The problem with a gasoline tax is it's highly regressive. The poor guy working for minimum wage needs a gallon of gasoline to get to work just like I do. However, the tax he pays on his gallon is a much greater percentage of his income than mine. He can barely afford the gasoline let alone the tax.

...and this is how the working poor in the USA often pay a greater percentage of their income in taxes than the more affluent... a fact totally lost on one of our national political parties, morons.

I think a gas guzzler or horsepower tax on vehicle sales is far preferable since the taxation is focused on those who can most afford to pay. I don't claim it's perfect but let's not allow the perfect to be the enemy of the good.

It depends what you want the tax to acchieve. If the object is to punish the naughty people that buy thirsty cars, use a gas guzzler tax. If you want to reduce fuel usage and save the planet, reduce reliance on imports etc - apply a fuel tax. A small fuel tax will reduce consumption far more than a big gas-guzzler tax. Everyone can reduce their fuel use including the poor guy on minimum wage. If the fuel price goes up 5% he only has to reduce his mileage by 2 - 3% to recoup the impost. Walk to the shops occasionally, organise yourself to shop less often, car pool, get the car tuned . . . . . etc.

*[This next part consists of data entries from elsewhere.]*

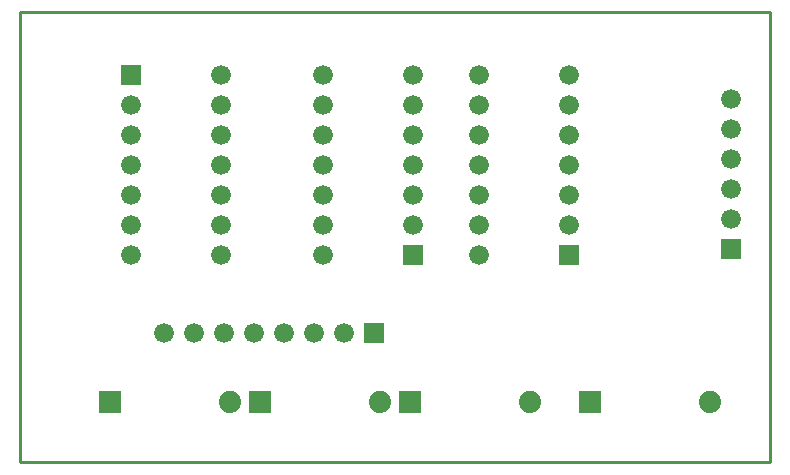
<source format=gts>
G04 start of page 11 for group -4063 idx -4063 *
G04 Title: (unknown), componentmask *
G04 Creator: pcb 4.2.2 *
G04 CreationDate: Sat Mar 22 22:15:11 2025 UTC *
G04 For: electronics *
G04 Format: Gerber/RS-274X *
G04 PCB-Dimensions (mil): 2500.00 1500.00 *
G04 PCB-Coordinate-Origin: lower left *
%MOIN*%
%FSLAX25Y25*%
%LNGTS*%
%ADD69C,0.0660*%
%ADD68C,0.0740*%
%ADD67C,0.0001*%
%ADD66C,0.0100*%
G54D66*X0Y150000D02*Y0D01*
Y150000D02*X250000D01*
X0Y0D02*X250000D01*
Y150000D02*Y0D01*
G54D67*G36*
X186300Y23700D02*Y16300D01*
X193700D01*
Y23700D01*
X186300D01*
G37*
G54D68*X230000Y20000D03*
X170000D03*
G54D67*G36*
X127700Y72300D02*Y65700D01*
X134300D01*
Y72300D01*
X127700D01*
G37*
G36*
X233700Y74300D02*Y67700D01*
X240300D01*
Y74300D01*
X233700D01*
G37*
G36*
X179700Y72300D02*Y65700D01*
X186300D01*
Y72300D01*
X179700D01*
G37*
G54D69*X153000Y69000D03*
G54D67*G36*
X126300Y23700D02*Y16300D01*
X133700D01*
Y23700D01*
X126300D01*
G37*
G36*
X76300D02*Y16300D01*
X83700D01*
Y23700D01*
X76300D01*
G37*
G54D68*X120000Y20000D03*
G54D67*G36*
X26300Y23700D02*Y16300D01*
X33700D01*
Y23700D01*
X26300D01*
G37*
G54D68*X70000Y20000D03*
G54D69*X131000Y79000D03*
X101000D03*
X237000Y81000D03*
X183000Y79000D03*
X153000D03*
X237000Y91000D03*
Y101000D03*
Y111000D03*
Y121000D03*
X183000Y89000D03*
Y99000D03*
Y109000D03*
Y119000D03*
Y129000D03*
X153000Y109000D03*
Y99000D03*
Y89000D03*
X131000D03*
X101000D03*
X67000Y79000D03*
Y89000D03*
Y99000D03*
Y109000D03*
X131000Y99000D03*
Y109000D03*
Y119000D03*
X101000Y129000D03*
Y119000D03*
Y109000D03*
Y99000D03*
X131000Y129000D03*
X153000D03*
Y119000D03*
G54D67*G36*
X33700Y132300D02*Y125700D01*
X40300D01*
Y132300D01*
X33700D01*
G37*
G54D69*X67000Y119000D03*
Y129000D03*
X37000Y119000D03*
Y109000D03*
Y99000D03*
Y89000D03*
Y79000D03*
G54D67*G36*
X114700Y46300D02*Y39700D01*
X121300D01*
Y46300D01*
X114700D01*
G37*
G54D69*X108000Y43000D03*
X98000D03*
X88000D03*
X78000D03*
X68000D03*
X58000D03*
X48000D03*
X101000Y69000D03*
X37000D03*
X67000D03*
M02*

</source>
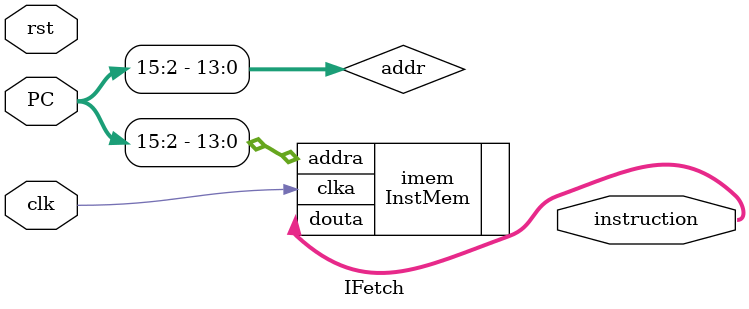
<source format=v>
module IFetch(
input clk,
input rst,
input [31:0] PC,
output  [31:0] instruction
);
    


 reg [13:0] addr; // Changed to reg type
       always @* begin // Changed to combinational block
           addr = PC[15:2];
       end
   InstMem imem(.clka(clk),.addra(addr),.douta(instruction));
    
   
    
    
endmodule
</source>
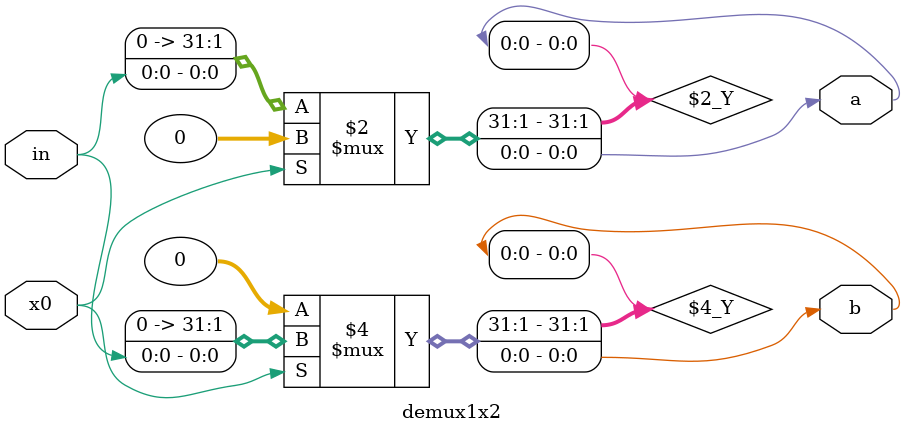
<source format=v>
module demux1x8 (a, b, c, d, e, f, g, h, x0, x1, x2, in);

	input  in, x0, x1, x2;
	output a, b, c, d, e, f, g, h;	
	wire out1, out2;
	demux1x4 Demux1x4_1 (.a(out1), .b(out2), .x0(x2), .x1(0), .in(in));
	demux1x4 Demux1x4_2 (.a(a), .b(b), .c(c), .d(d), .x0(x0), .x1(x1), .in(out1));
	demux1x4 Demux1x4_3 (.a(e), .b(f), .c(g), .d(h), .x0(x0), .x1(x1), .in(out2));
	
endmodule

module demux1x4 (a, b, c, d, x0, x1, in);

	input in, x0, x1;
	output a, b, c, d;	
	wire out1, out2;
	demux1x2 Demux1x2_1 (.a(out1), .b(out2), .x0(x1), .in(in));
	demux1x2 Demux1x2_2 (.a(a), .b(b), .x0(x0), .in(out1));
	demux1x2 Demux1x2_3 (.a(c), .b(d), .x0(x0), .in(out2));

endmodule

module demux1x2 (a, b, x0, in);

	input in, x0;
	output a, b;
	// Used 0 instead of 'bz for dumping on FPGA
	assign a = x0 ? 0 : in;
	assign b = x0 ? in : 0;

endmodule

</source>
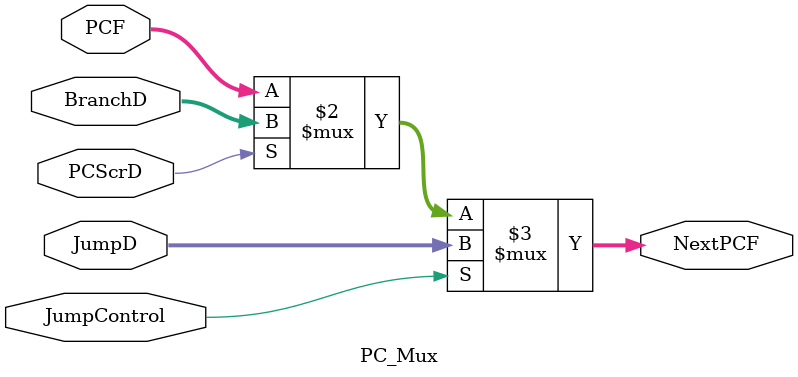
<source format=sv>
/*
	If jump is enabled, then move PC to JumpD adress, otherwise choose PCF if Branch is not enabled.
*/
module PC_Mux(input [31:0] PCF, input [31:0] BranchD, input [31:0] JumpD, input JumpControl, input PCScrD, output [31:0] NextPCF);
	always_comb NextPCF <= JumpControl ? JumpD : (PCScrD ? BranchD : PCF);
endmodule

</source>
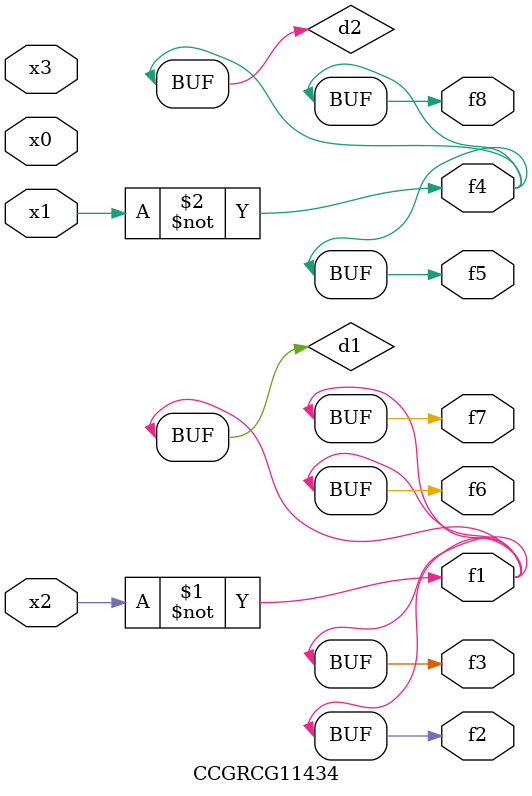
<source format=v>
module CCGRCG11434(
	input x0, x1, x2, x3,
	output f1, f2, f3, f4, f5, f6, f7, f8
);

	wire d1, d2;

	xnor (d1, x2);
	not (d2, x1);
	assign f1 = d1;
	assign f2 = d1;
	assign f3 = d1;
	assign f4 = d2;
	assign f5 = d2;
	assign f6 = d1;
	assign f7 = d1;
	assign f8 = d2;
endmodule

</source>
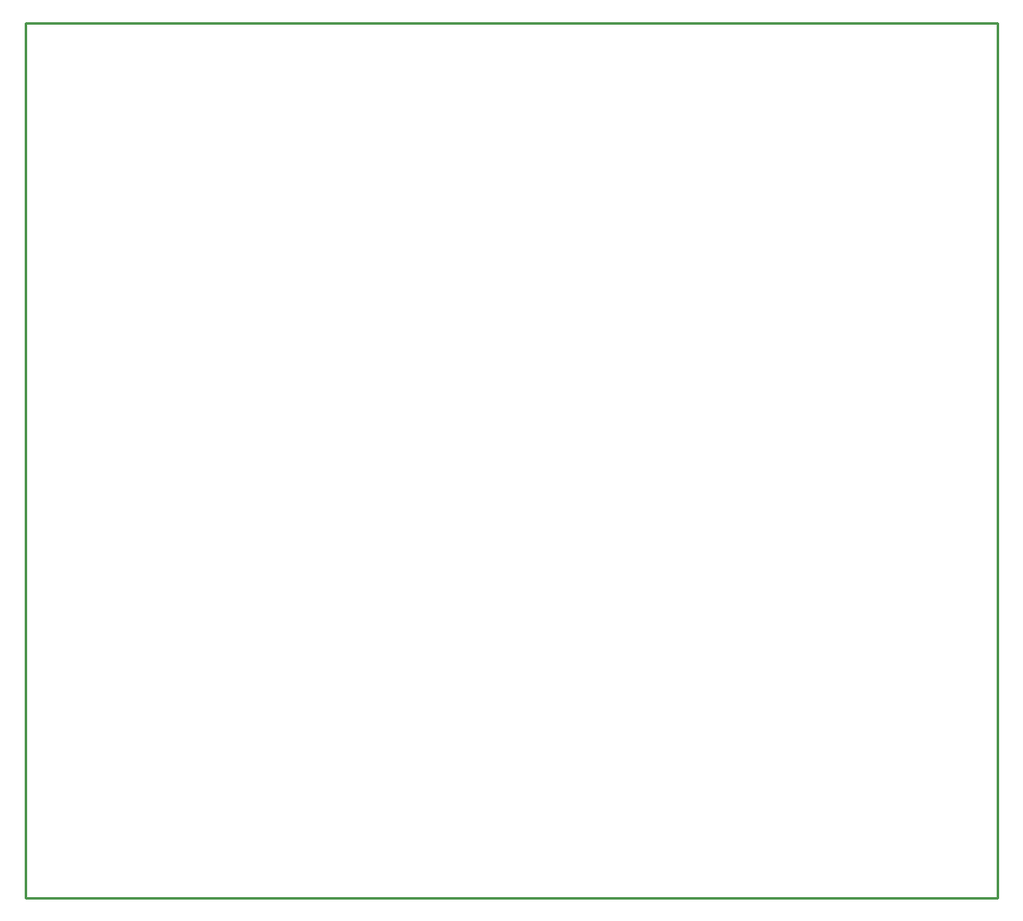
<source format=gbr>
G04 EAGLE Gerber RS-274X export*
G75*
%MOMM*%
%FSLAX34Y34*%
%LPD*%
%IN*%
%IPPOS*%
%AMOC8*
5,1,8,0,0,1.08239X$1,22.5*%
G01*
G04 Define Apertures*
%ADD10C,0.254000*%
D10*
X0Y0D02*
X1000000Y0D01*
X1000000Y900000D01*
X0Y900000D01*
X0Y0D01*
M02*

</source>
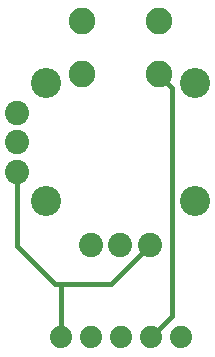
<source format=gbr>
%TF.GenerationSoftware,KiCad,Pcbnew,8.0.4*%
%TF.CreationDate,2024-08-30T21:23:54-04:00*%
%TF.ProjectId,thumbstick-breakout,7468756d-6273-4746-9963-6b2d62726561,rev.01*%
%TF.SameCoordinates,Original*%
%TF.FileFunction,Copper,L2,Bot*%
%TF.FilePolarity,Positive*%
%FSLAX46Y46*%
G04 Gerber Fmt 4.6, Leading zero omitted, Abs format (unit mm)*
G04 Created by KiCad (PCBNEW 8.0.4) date 2024-08-30 21:23:54*
%MOMM*%
%LPD*%
G01*
G04 APERTURE LIST*
%TA.AperFunction,ComponentPad*%
%ADD10C,1.879600*%
%TD*%
%TA.AperFunction,ComponentPad*%
%ADD11C,2.550000*%
%TD*%
%TA.AperFunction,ComponentPad*%
%ADD12C,2.050000*%
%TD*%
%TA.AperFunction,ComponentPad*%
%ADD13C,2.250000*%
%TD*%
%TA.AperFunction,Conductor*%
%ADD14C,0.400000*%
%TD*%
%TA.AperFunction,Conductor*%
%ADD15C,0.200000*%
%TD*%
G04 APERTURE END LIST*
D10*
%TO.P,JP1,1,Pin_1*%
%TO.N,VCC*%
X144960000Y-116510000D03*
%TO.P,JP1,2,Pin_2*%
%TO.N,/VERT*%
X147500000Y-116510000D03*
%TO.P,JP1,3,Pin_3*%
%TO.N,/HORZ*%
X150040000Y-116510000D03*
%TO.P,JP1,4,Pin_4*%
%TO.N,/SEL*%
X152580000Y-116510000D03*
%TO.P,JP1,5,Pin_5*%
%TO.N,GND*%
X155120000Y-116510000D03*
%TD*%
D11*
%TO.P,U1,*%
%TO.N,*%
X156325000Y-105000000D03*
X156325000Y-95000000D03*
X143675000Y-105000000D03*
X143675000Y-95000000D03*
D12*
%TO.P,U1,1,H-*%
%TO.N,GND*%
X147500000Y-108730000D03*
%TO.P,U1,1',V-*%
X141270000Y-97500000D03*
%TO.P,U1,2,H*%
%TO.N,/HORZ*%
X150000000Y-108730000D03*
%TO.P,U1,2',V*%
%TO.N,/VERT*%
X141270000Y-100000000D03*
%TO.P,U1,3,H+*%
%TO.N,VCC*%
X152500000Y-108730000D03*
%TO.P,U1,3',V+*%
X141270000Y-102500000D03*
D13*
%TO.P,U1,a,SEL+*%
%TO.N,/SEL*%
X153250000Y-94250000D03*
%TO.P,U1,b*%
%TO.N,N/C*%
X146750000Y-94250000D03*
%TO.P,U1,c,SEL-*%
%TO.N,GND*%
X153250000Y-89750000D03*
%TO.P,U1,d*%
%TO.N,N/C*%
X146750000Y-89750000D03*
%TD*%
D14*
%TO.N,VCC*%
X149230000Y-112000000D02*
X145000000Y-112000000D01*
X145000000Y-112000000D02*
X144500000Y-112000000D01*
X144960000Y-116510000D02*
X144960000Y-112040000D01*
X144960000Y-112040000D02*
X145000000Y-112000000D01*
X152500000Y-108730000D02*
X149230000Y-112000000D01*
X144500000Y-112000000D02*
X141270000Y-108770000D01*
X141270000Y-108770000D02*
X141270000Y-102500000D01*
%TO.N,/SEL*%
X153250000Y-94250000D02*
X154375000Y-95375000D01*
X154375000Y-95375000D02*
X154375000Y-114715000D01*
X154375000Y-114715000D02*
X152580000Y-116510000D01*
%TO.N,VCC*%
X152500000Y-108970000D02*
X152500000Y-108730000D01*
D15*
%TO.N,/HORZ*%
X150040000Y-108770000D02*
X150000000Y-108730000D01*
%TD*%
M02*

</source>
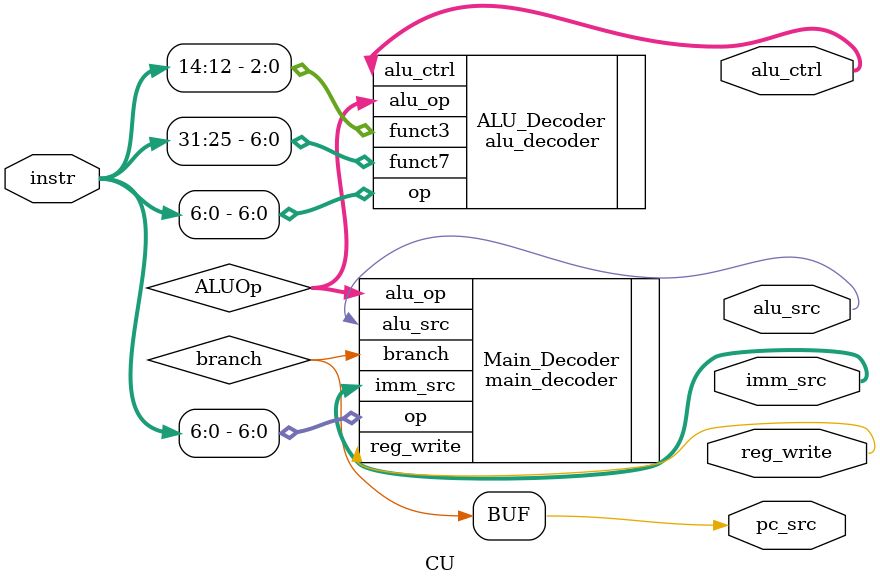
<source format=sv>
module CU #(
    parameter WIDTH = 32
) (
    input logic     [WIDTH-1:0]     instr,   // Instruction
    output logic                    pc_src,
    // output logic                    result_src,
    // output logic                    mem_write,
    output logic    [2:0]           alu_ctrl,
    output logic                    alu_src,
    output logic    [1:0]           imm_src,
    output logic                    reg_write

);

    logic [1:0] ALUOp;
    logic branch;

    assign pc_src = branch;

    main_decoder Main_Decoder (
        .op(instr[6:0]),
        .branch(branch),
        // .result_src(result_src),
        // .mem_write(mem_write),
        .alu_src(alu_src),
        .imm_src(imm_src),
        .reg_write(reg_write),
        .alu_op(ALUOp)
    );

    alu_decoder ALU_Decoder (
        .alu_op(ALUOp),
        .op(instr[6:0]),
        .funct3(instr[14:12]),
        .funct7(instr[31:25]),
        .alu_ctrl(alu_ctrl)
    );

endmodule

</source>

Additionally there is always someone at the margin who will make a major decision after even a small price rise - upgrade the car, start using public transport, purchase a bicycle.

It is easy to say "oh but taxes are regressive". The reality is, a fuel tax is the fairest (user pays) way to pay for road infrastructure and maintenance, and a host of less obvious costs to society like environmental degradation, road trauma, public health etc.

Edited by gruntguru, 26 January 2013 - 02:35.